Since October 2011 Citadel Capital has raised more than $325 million of equity and debt to strengthen its own balance sheet, while across its portfolio of platform investments it has secured a further $900 million in equity commitments over the past nine months.
Also speaking at today’s gathering in Dubai is Citadel Capital Managing Director Stephen Murphy, who headlined a panel discussion titled ‘Fundraising reality check: GPs and LPs ruminate on the trends shaping the capital-raising environment.’
“Do international investors still have appetite for the region? Absolutely — provided the opportunities are compelling and the general partner a proven local player,” said Murphy. “The simple fact that against a background of the Euro crisis and the aftermath of the Revolution in Egypt, we at Citadel Capital have managed to secure over US$ 1.0 billion in equity commitments is all the proof you need.”
Sophisticated international institutions investing with Citadel Capital in 2011 included the US Overseas Private Investment Corporation, the European Investment Bank, Germany’s DEG, the International Finance Corporation, the IFC Africa, Latin America and Caribbean Fund (ALAC), Dutch development bank FMO, FISEA (of France’s PROPARCO), the African Development Bank, KfW Entwicklungsbank, the ICF Debt Pool and the Belgian Investment Company for Developing Countries (BIO).

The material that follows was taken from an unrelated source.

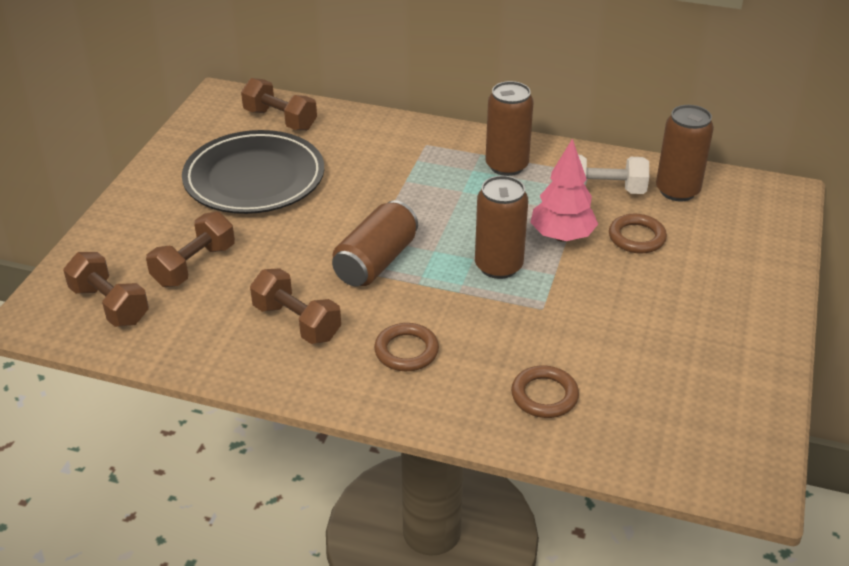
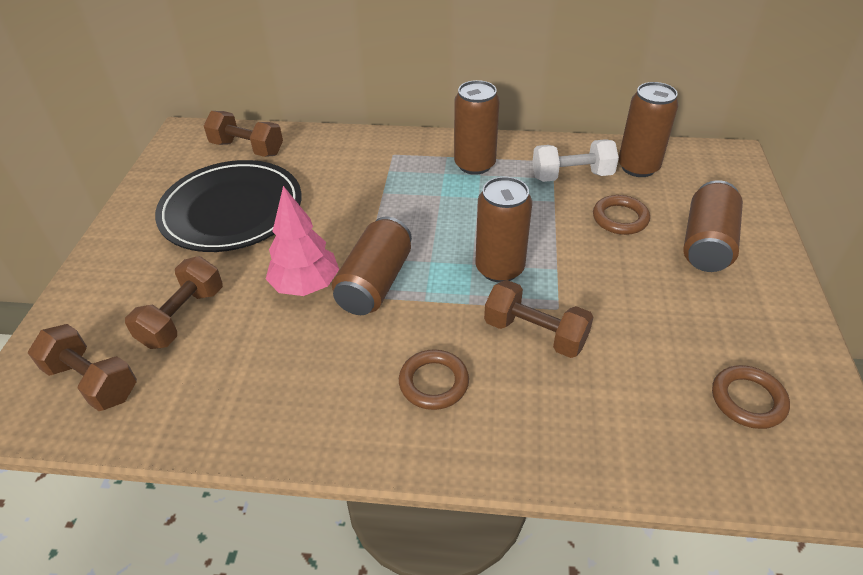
camera: 10 degrees left, 5 degrees up
(297, 322) = (307, 367): brown dumbbell -> brown dumbbell (535, 333)
(544, 395) = (595, 412): brown ring -> brown ring (748, 400)
(562, 236) = (550, 228): pink tree -> pink tree (306, 286)
(715, 272) = (706, 243): none -> brown can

Asked whether blind pools or deal-by-deal fundraising are more appropriate to the region, Murphy noted, “The key is flexibility. That’s why, for example, we offer both blind pools in the form of our MENA and Africa Joint Investment Funds and deal-by-deal co-investment opportunities through our platform companies, each one of which builds an investment opportunity in a discrete sector. The reality is that there is a very small universe of investable GPs in the Middle East and Africa; if you’re one of them, you still need to give potential LPs a menu of options that suits their individual profiles.”